Data to examine: Begin

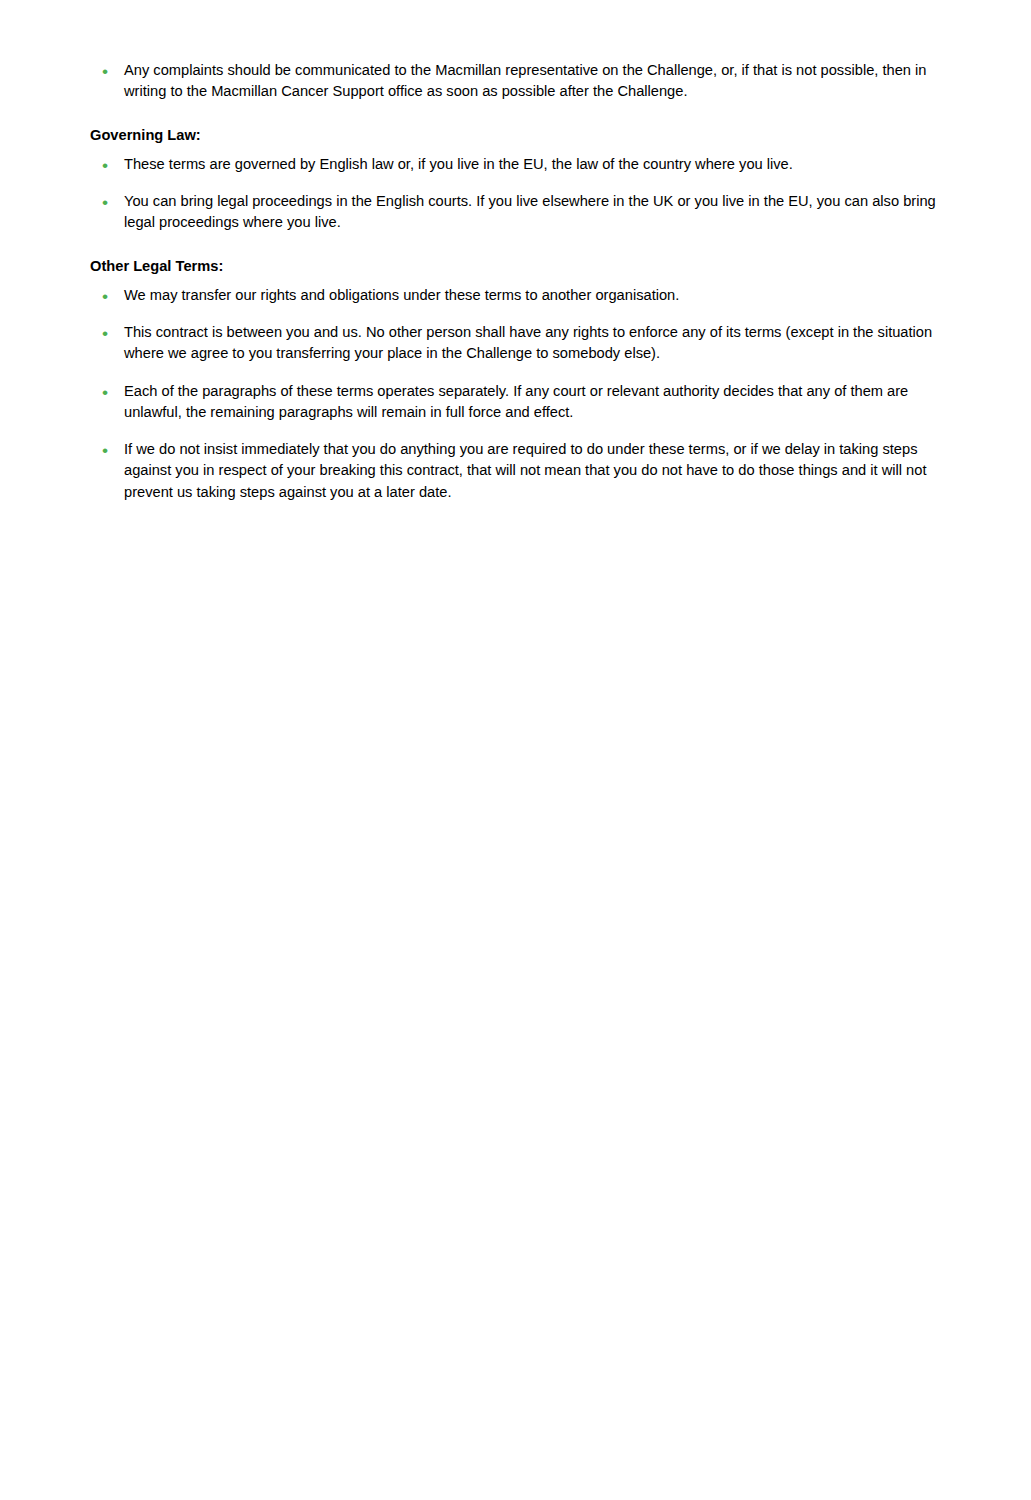Any complaints should be communicated to the Macmillan representative on the Challenge, or, if that is not possible, then in writing to the Macmillan Cancer Support office as soon as possible after the Challenge.
Governing Law:
These terms are governed by English law or, if you live in the EU, the law of the country where you live.
You can bring legal proceedings in the English courts. If you live elsewhere in the UK or you live in the EU, you can also bring legal proceedings where you live.
Other Legal Terms:
We may transfer our rights and obligations under these terms to another organisation.
This contract is between you and us. No other person shall have any rights to enforce any of its terms (except in the situation where we agree to you transferring your place in the Challenge to somebody else).
Each of the paragraphs of these terms operates separately. If any court or relevant authority decides that any of them are unlawful, the remaining paragraphs will remain in full force and effect.
If we do not insist immediately that you do anything you are required to do under these terms, or if we delay in taking steps against you in respect of your breaking this contract, that will not mean that you do not have to do those things and it will not prevent us taking steps against you at a later date.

Data to examine: End

Lines from the one containing "You can bring" through the end of the entries above must be copied exactly; include both ends and no other lines.

You can bring legal proceedings in the English courts. If you live elsewhere in the UK or you live in the EU, you can also bring legal proceedings where you live.
Other Legal Terms:
We may transfer our rights and obligations under these terms to another organisation.
This contract is between you and us. No other person shall have any rights to enforce any of its terms (except in the situation where we agree to you transferring your place in the Challenge to somebody else).
Each of the paragraphs of these terms operates separately. If any court or relevant authority decides that any of them are unlawful, the remaining paragraphs will remain in full force and effect.
If we do not insist immediately that you do anything you are required to do under these terms, or if we delay in taking steps against you in respect of your breaking this contract, that will not mean that you do not have to do those things and it will not prevent us taking steps against you at a later date.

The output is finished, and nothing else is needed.